Parents in London think the air their children breathe is the biggest danger to their health.

It took just eight days for London to exceed its air pollution limit for this year, and parts of Kingston have regularly come into discussion as pollution hotspots.

Cromwell Road, which hosts Tiffin School and Monkey Puzzle Nursery as well as Kingston’s main bus station, is one of the most polluted areas in south London. It has had some of the highest nitrogen dioxide levels in the capital.

A survey undertaken by ClientEarth between March 7 and March 14 asked 1,015 parents of children aged 18 and under what they think is the biggest health threat in London currently.

Of these people, 43 per cent put air pollution as their main concern.
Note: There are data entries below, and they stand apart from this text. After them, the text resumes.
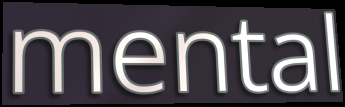
mental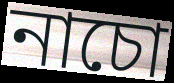
নাচোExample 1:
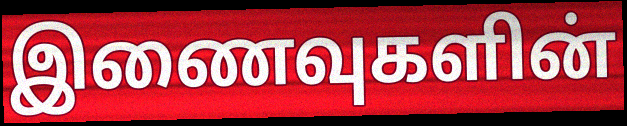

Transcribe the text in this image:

இணைவுகளின்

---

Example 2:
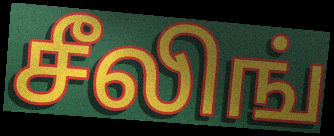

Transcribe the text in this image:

சீலிங்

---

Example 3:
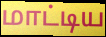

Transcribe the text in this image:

மாட்டிய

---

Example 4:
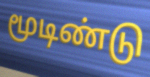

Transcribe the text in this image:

மூடிண்டு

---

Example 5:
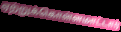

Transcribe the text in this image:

ஏற்றுக்கொள்ளமாட்டார்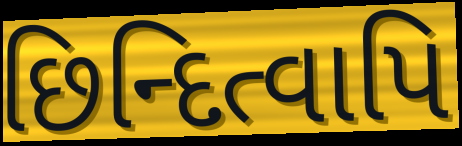
છિન્દિત્વાપિ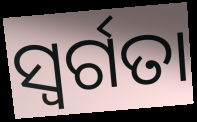
ସ୍ବର୍ଗତା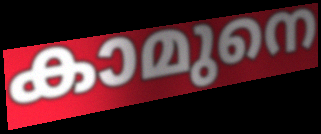
കാമുനെ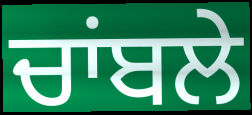
ਚਾਂਬਲੇ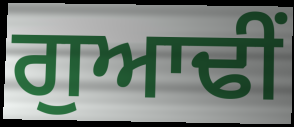
ਗੁਆਢੀਂ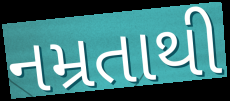
નમ્રતાથી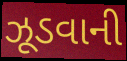
ઝૂડવાની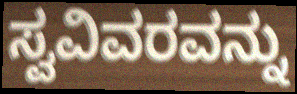
ಸ್ವವಿವರವನ್ನುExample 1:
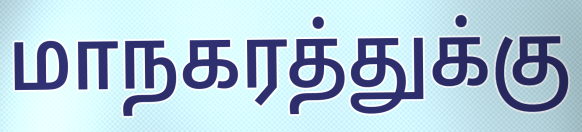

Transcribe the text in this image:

மாநகரத்துக்கு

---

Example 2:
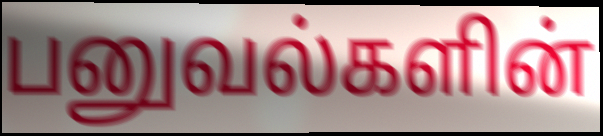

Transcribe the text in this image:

பனுவல்களின்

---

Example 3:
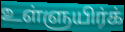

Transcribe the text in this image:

உள்ளுயிர்க்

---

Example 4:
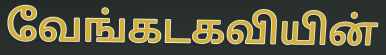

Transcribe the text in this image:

வேங்கடகவியின்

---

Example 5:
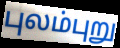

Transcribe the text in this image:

Other concerns included drug use and alcohol, which 17 per cent and 16 per cent of parents respectively listed as a worry.

When asked how worried they are about their children breathing dirty air in London, 41 per cent of the parents said they were "fairly worried".

Both MPs in Kingston have previously raised concerns about the air quality in the borough.

Kingston and Surbiton MP James Berry said at the beginning of the year: “The areas of pollution that are particularly concerning to me are on the A3 near Tolworth at that very congested roundabout.

“Kingston Council cannot control how much traffic goes on the A3. What we can try and do is regulate the amount of traffic around Tolworth roundabout.”

While Richmond Park and North Kingston MP Zac Goldsmith said: “I am very concerned that levels of air pollution are so high around Cromwell Road in Kingston.

“Across London, poor air quality is killing an estimated 9,500 Londoners every year. This is simply unacceptable and we must take action.”

Both Mr Goldsmith and Labour London mayoral candidate Tooting MP Sadiq Khan have said the level of air pollution in the capital is unacceptable during their campaigns.

ClientEarth's chief executive James Thornton said: “It is no surprise parents are so concerned.

"Our capital has the filthiest air in Britain and children are some of the first to suffer.

“The lung capacity of youngsters living in London has been reduced by living or going to school near main roads."

“They have to endure the terrible effects of air pollution across the city year after year, with woeful action from the government.”